I like Excel (although I’m increasingly running against its various limitations, most recently the impossibility to have a third y-axis in charts) and this may indeed be a viable way forward. I already have the file list from the snapshot, but how do I get such a list from my local directory tree branch?

I remember looking up that piece of software when you mentioned it in some other context but shied away from the price (which, I’m sure, is justified but for someone who will probably use it once a year or so (if I then still remember I have it), it’s still a lot. That said, for the present case, the free trial version would do (and maybe I’ll discover some more use-cases) and the advantage would be that I’m analyzing and fixing the problem at the same time, which is more than I had dared to ask for. I think I’ll give it a try.

In terms of aesthetics, however, I would still be curious to see a scripted solution. If we ignore the windows requirement, does someone have an idea?

No, luckily, Box does not behave like that. I’m not sure what caused the loss, but I’m suspecting that it’s related to the fact that I used the Box integration of Citrix Sharefile which allegedly allows you to migrate your files from Box to Sharefile… I already had a bad feeling when I ussd it because it was not very talkative I said to myself: “Come on, stop distrusting everything that’s trying to make your life easier. Your employer paid a lot of money to both Citrix and Box, so it must be good.” I’m going back to trusting my gutt feeling again…

towerbr · 1 December 2019 21:09

Easy: dir /s /b >list.txt

202020

gchen · 2 December 2019 02:25

The doc isn’t clear, but you can provide only one revision:

duplicacy diff -r n

This will compare the local repository with the specified revision.

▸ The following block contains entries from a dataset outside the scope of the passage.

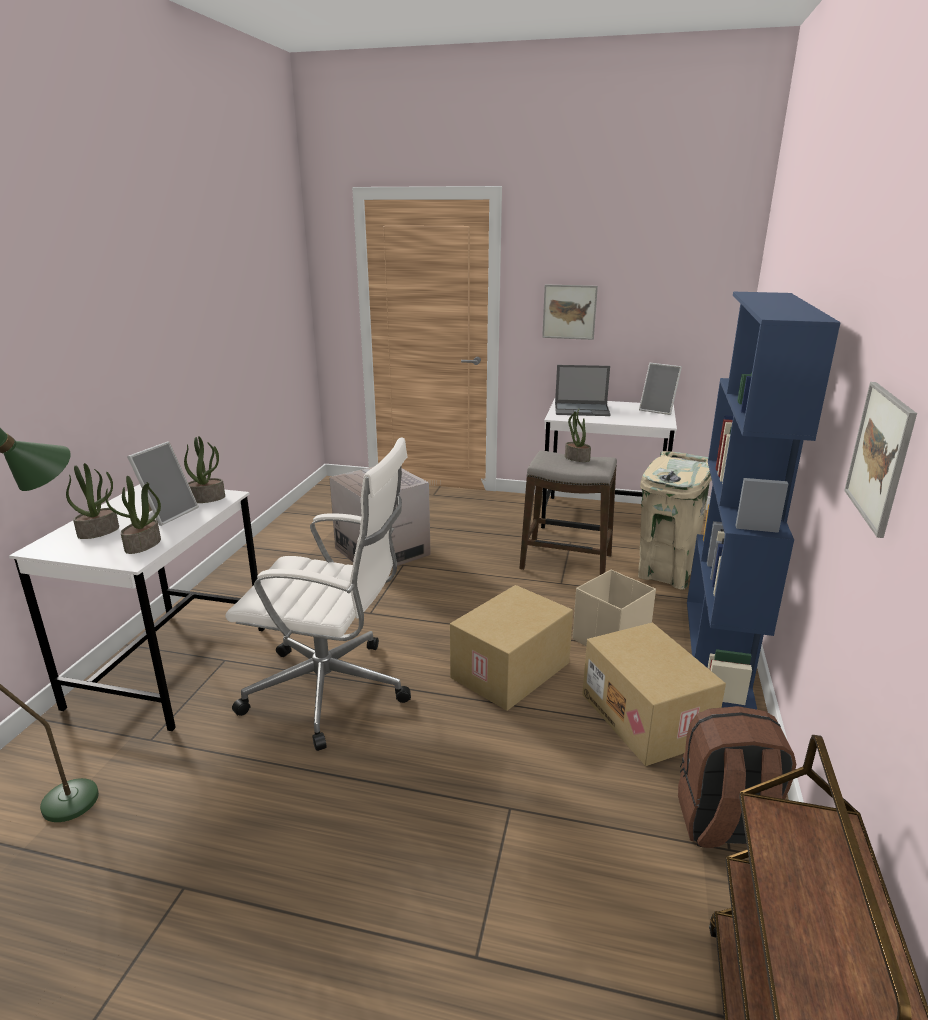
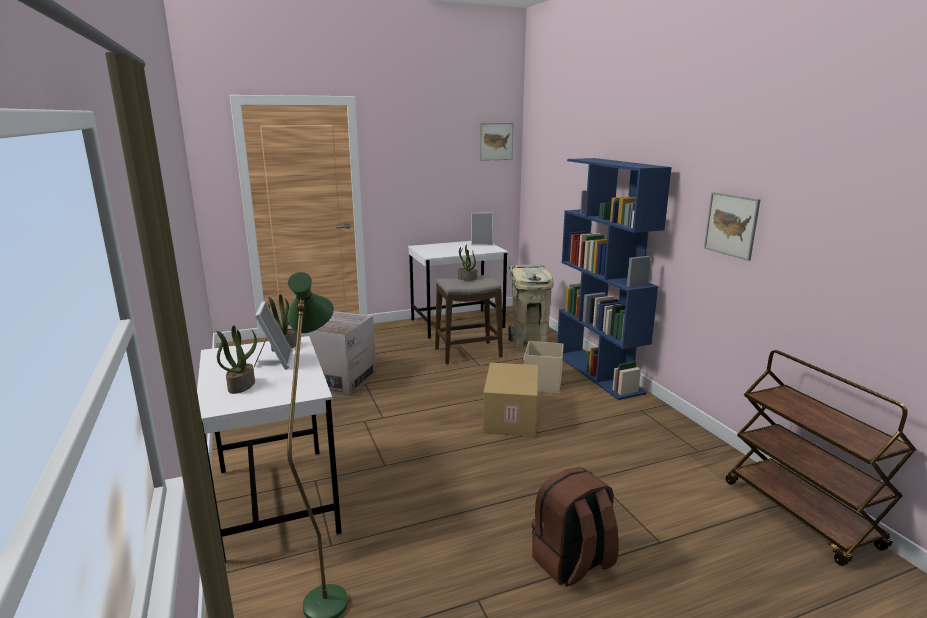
camera: 35 degrees left, 5 degrees down
(143, 545) = (300, 382): potted plant -> none
(331, 691) = (420, 467): white office chair -> none
(569, 312) = (411, 183): picture -> picture (496, 141)
(582, 410) = (438, 250): laptop -> none
(647, 718) = (604, 413): cardboard box -> none
(725, 826) = (687, 443): brown backpack -> brown backpack (572, 563)

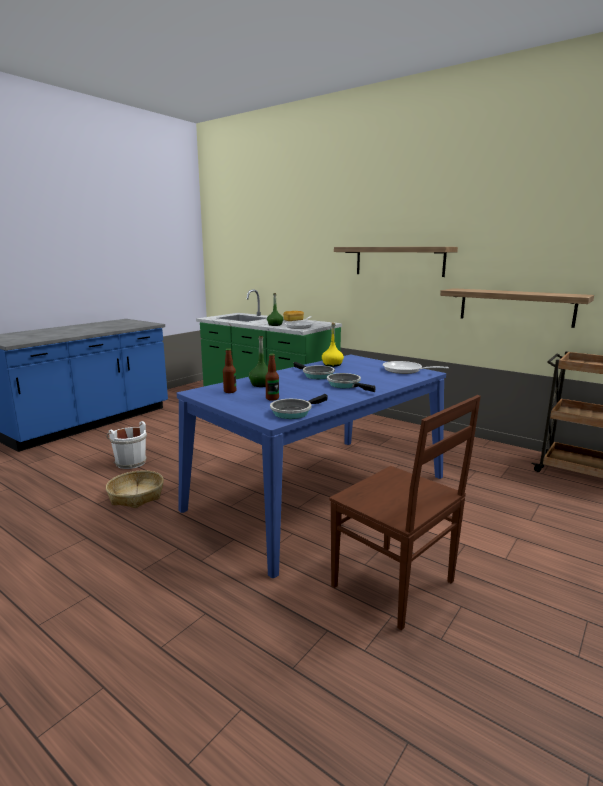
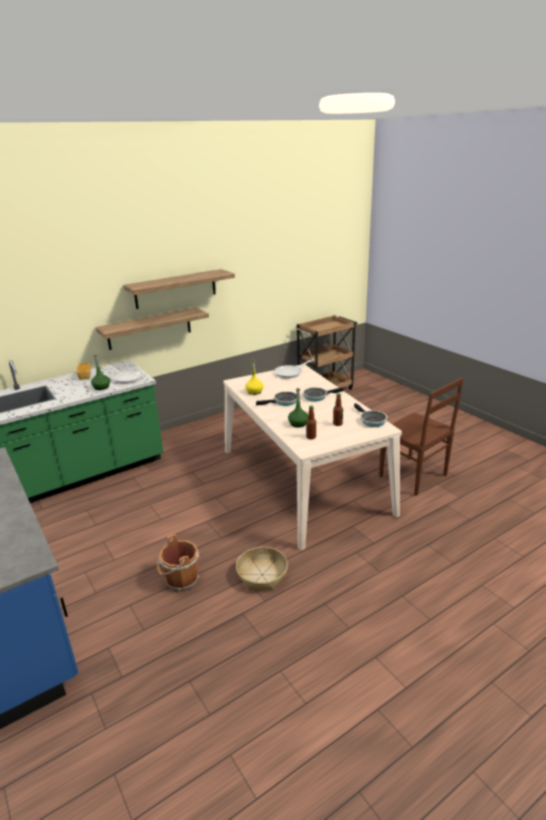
camera: 70 degrees left, 10 degrees up
(130, 462) = (180, 580): white bucket -> brown bucket
(320, 492) = (303, 480): blue dining table -> beige dining table
(395, 585) = (414, 477): brown chair -> brown chair turned 75 degrees clockwise
(516, 307) = (264, 304): shelf -> shelf (149, 328)

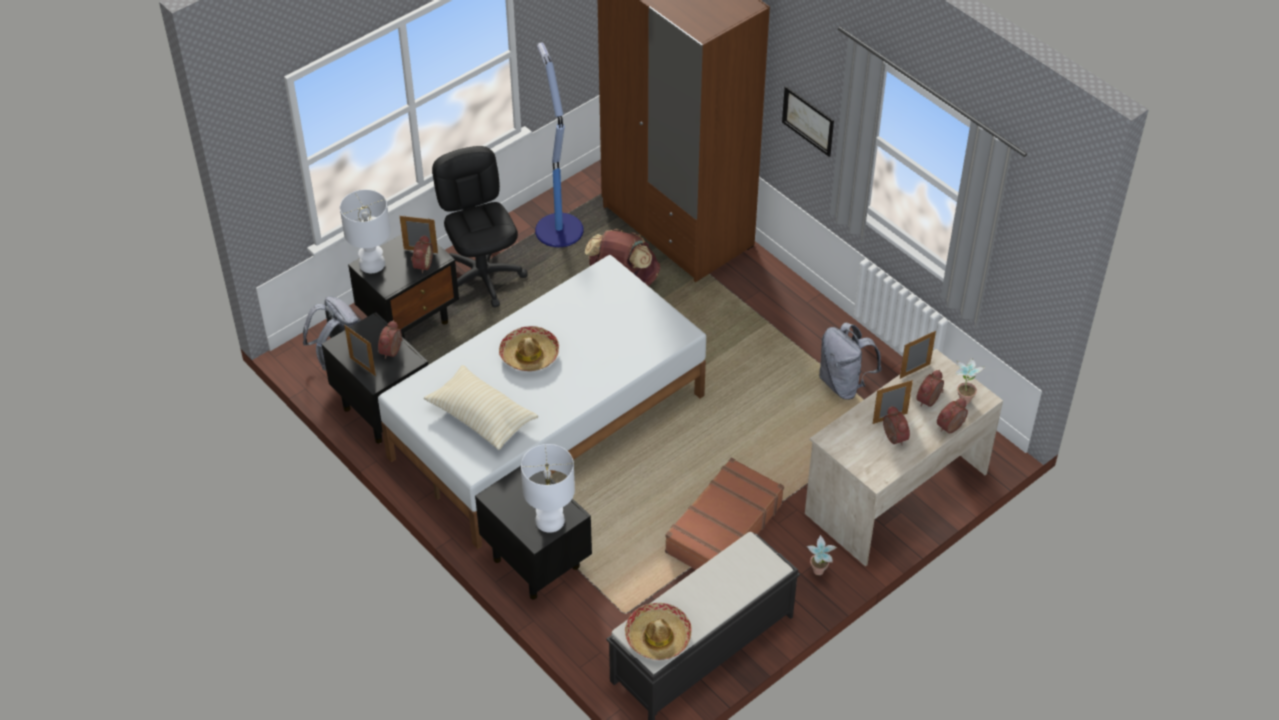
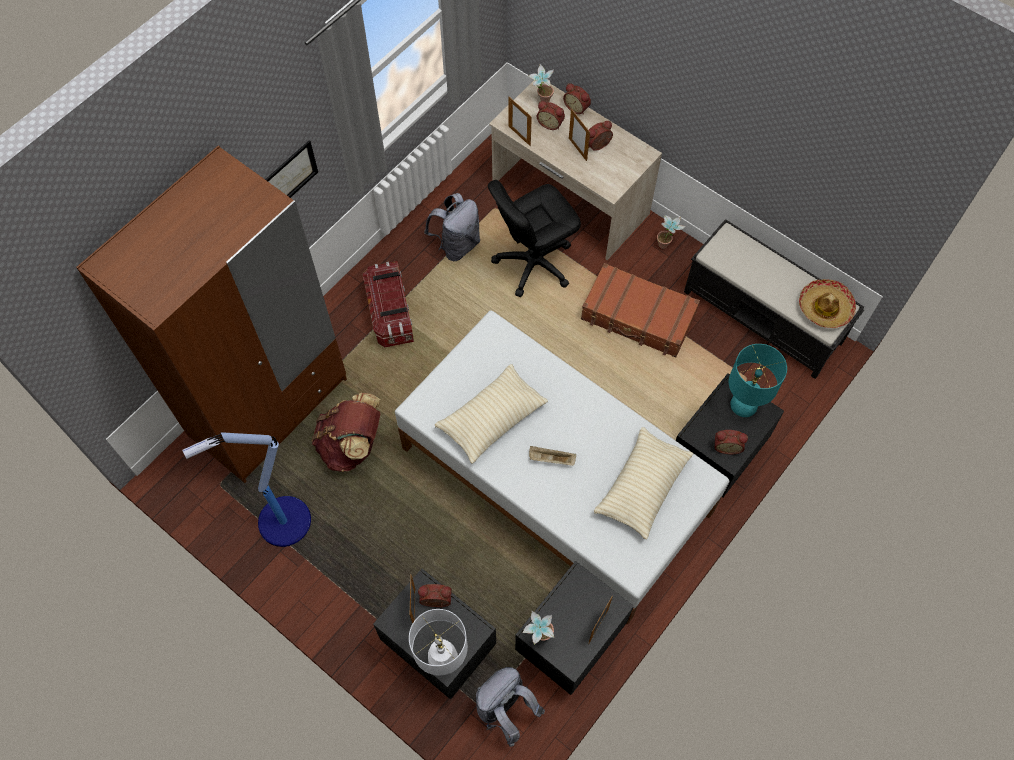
camera: 100 degrees left, 15 degrees up
(368, 326) = (539, 637): none -> potted plant
(393, 351) = (569, 600): alarm clock -> alarm clock (727, 446)
(482, 277) = (364, 586): black office chair -> black office chair (533, 263)
(529, 355) = (551, 459): hat -> beige tray
(550, 520) = (743, 404): white table lamp -> turquoise table lamp
(583, 318) = (491, 419): none -> beige pillow
(765, 321) = (390, 313): none -> storage box

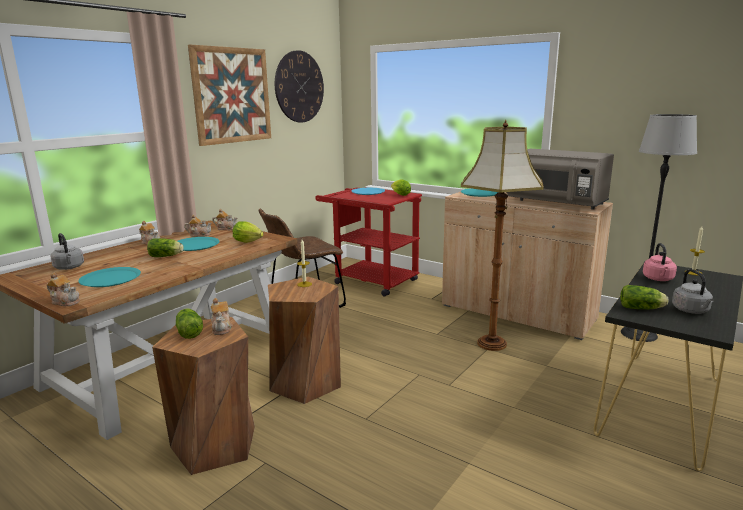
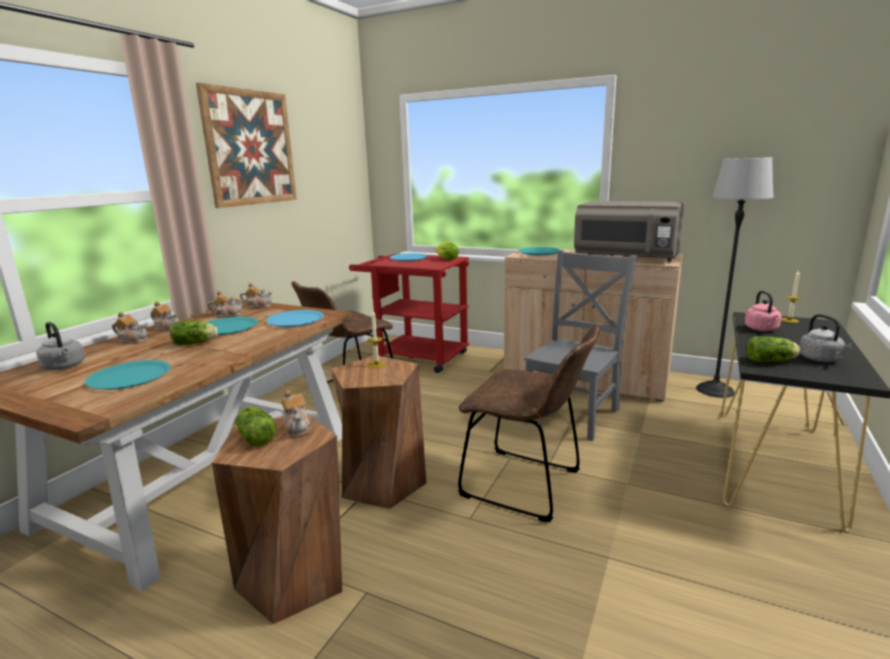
camera: 10 degrees left, 0 degrees up
(65, 301) = (74, 413): teapot -> teapot (133, 340)
(249, 242) = (295, 319): lettuce -> blue plate
(299, 87) = (323, 141): wall clock -> none
(424, 398) = (527, 485): none -> brown chair
(492, 343) = (574, 414): floor lamp -> grey chair

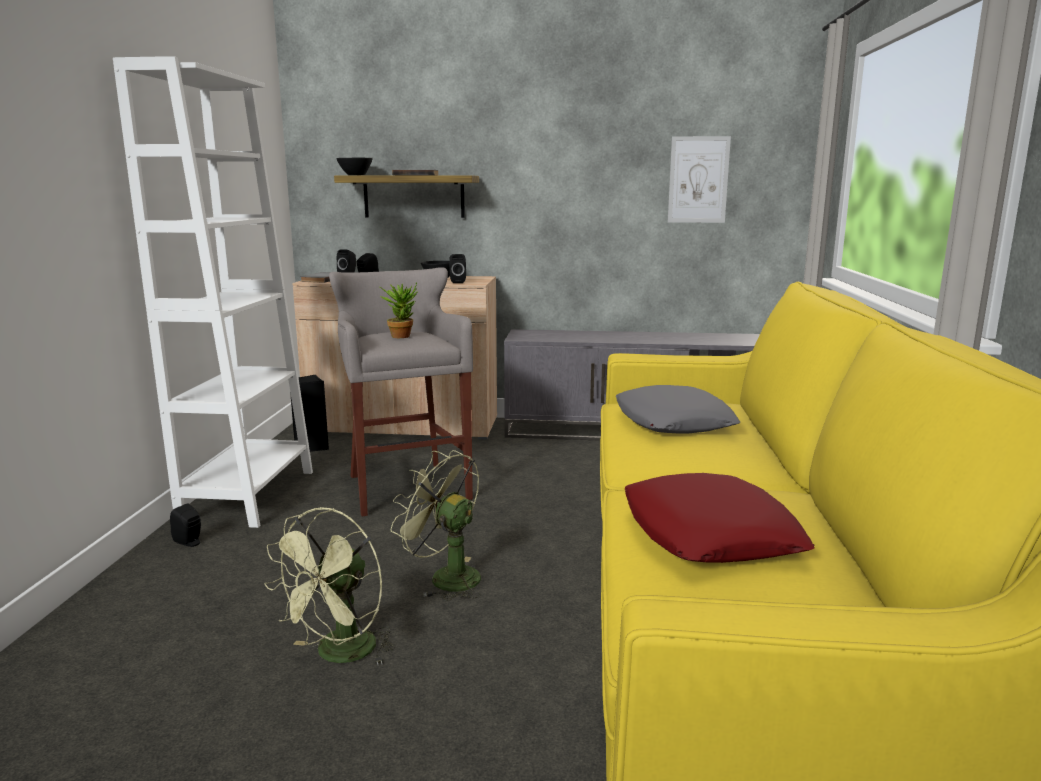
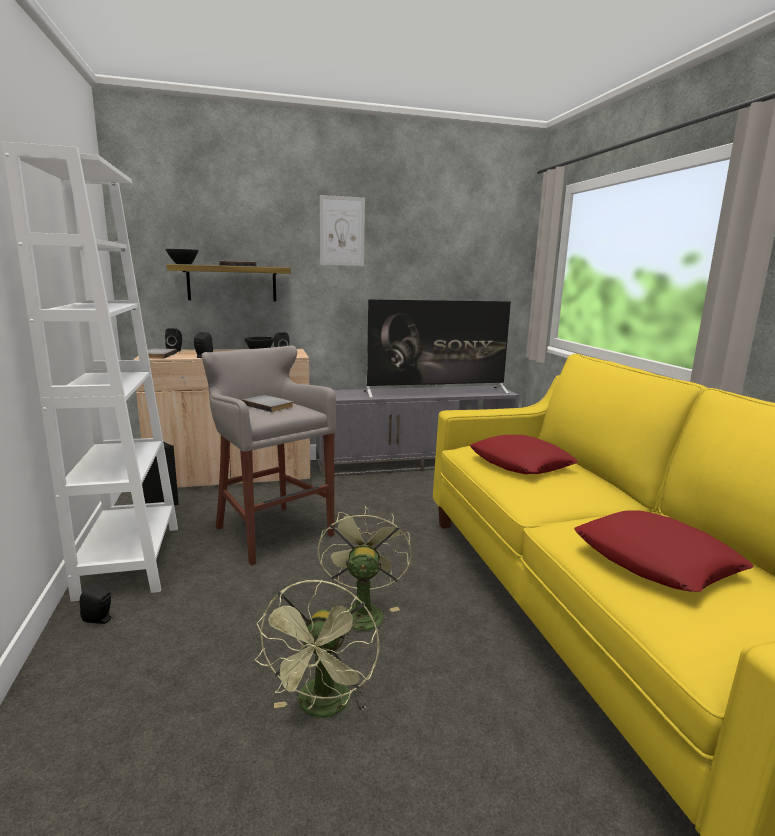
camera: 20 degrees left, 0 degrees up
(402, 335) = (269, 405): potted plant -> grey book
(445, 577) = (361, 611): green fan -> green fan turned 75 degrees clockwise
(665, 338) = (436, 392): none -> television
(673, 421) = (521, 463): grey pillow -> red pillow
(698, 180) = (452, 275): picture -> picture (342, 231)

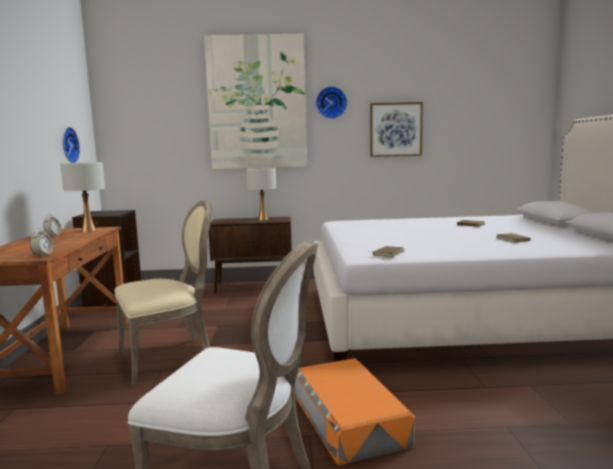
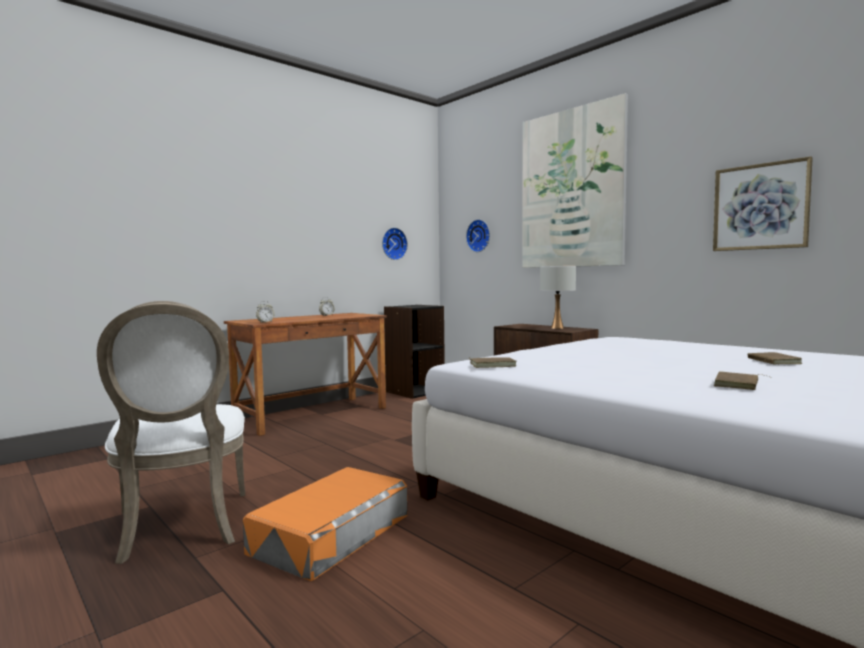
camera: 50 degrees right, 5 degrees down
(89, 230) = (359, 315): white table lamp -> none
(170, 356) = (353, 437): beige chair -> none
(331, 103) = (660, 177): wall clock -> wall clock (479, 236)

Christoph · 2 December 2019 08:05

Aah, that is great. But if I understand correctly, there are two reasons why this won’t work for me:

although the files are still in the same repository, their path has changed. I’m assuming duplicacy won’t recognise the files as moved. But maybe I can tell it to ignore parts of the path and then handle duplicate file names (like ghi.txt in the OP) manually?
I’m not interested in a specific snapshot but the entire storage. Or is it possible to not specify any revision at all, like in the list command?

austin.france · 4 December 2019 10:59

It can’t report those files that were moved, but missing, because it never knew they existed.

You will have to list the snapshot, list the file system, and manually compare the broken tree with the original (or diff after some cleanup) the two directory trees

To diff, you need to build two file lists (sorry, this uses unix/linux commands, but its just for illustration)

cd /root/of/broken/tree
find . -type f -print | sed ‘s/^…//’ > list1 # sed removes ./ prefix on each line

duplicacy list -files -r N | awk ‘/match-root-path-of-original-tree/ { print substr($0,999); }’ >list2

where N is the revision wiht the original files, and 999 is enough to prune the unwanted initial info including root path.

You should end up with two files that look like

subdir/a/b/c
subdir/b/c/d

that can be directly compared using diff or windiff.